Sudden Infant Death Syndrome (SIDS) is the name that has been commonly used to classify the unexplained death of an apparently healthy infant under one year of age.

Canadian coroners have now stopped using the term SIDS, however, sparking a debate among parents and within the medical community.

Sarah Cormier, whose four-month-old daughter Quinn died while sleeping in her bassinet in December 2014, says she was told initially that the cause of her daughter’s death was SIDS.

Nearly a year later, however, Cormier received the official autopsy report stating cause of death was “undetermined.”

“It was so devastating to us to see that,” Cormier said in an interview on CTV’s Your Morning. “How do you explain undetermined to people? Where do you fit? How do you find support? It was very difficult for us.”

As a bereaved parent, she said was angry that she and her husband “didn’t fit into a category, that potentially, we didn’t have support.”

Ontario Chief Coroner Dr. Dirk Huyer said that the term SIDS is still used in the province, but “we provide very strict analysis of the definition.”

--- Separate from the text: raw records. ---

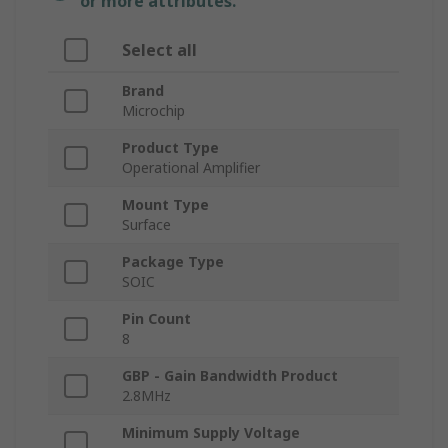
or more attributes.
Select all
Brand
Microchip
Product Type
Operational Amplifier
Mount Type
Surface
Package Type
SOIC
Pin Count
8
GBP - Gain Bandwidth Product
2.8MHz
Minimum Supply Voltage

In the past, the terms SIDS has been used when no other medical condition can be found to determine death. In the absence of a diagnosis, medical researchers now want to pinpoint the exact cause in cases of unexplained infant death.

Huyer told CTV’s Your Morning that coroners want to provide the “best answer,” and if they don’t know, “we want to tell people that.”

He added: “We don’t know what the underlying cause of death in a SIDS situation, but we believe it’s a disease and there’s lots of research looking into see what disease that might be: It might be a cardiac problem, it might be a brain problem that causes the baby to suddenly stop breathing.”

Huyer said the communication factor with the bereaved family is important, and “explaining things in a careful and honest and open way.”

“SIDS is one of those potential things that could be under the category of undetermined,” he said. “So what we’re doing is, when we have questions and we’re unsure of the answer, we want to say the truth and the truth then requires us to look further to try to figure out why children die and we need to ensure that research and study and analysis occurs.”

Cormier, who is a member of the SIDS Calgary Society said she believes the term SIDS “needs to be used so that parents feel a connection” to the loss.

Huyer said that the medical community in Canada reviews its processes on a year-by-year basis and continues to study unexpected infant deaths. One area of research that could hold promise, he said, is genetic testing.

“We now know that there are a number of genes associated with disease abnormalities and we’ve now instituted genetic testing to look for potential cardiac abnormality-associated genes, because we believe that categories of SIDS type of deaths … may well be cardiac in origin.”

He added: “So in those cases, while they may have been previously characterized as undetermined or SIDS, they’d be characterized as a sudden cardiac death. So it would take it out of both categories because we would find a diagnosis.”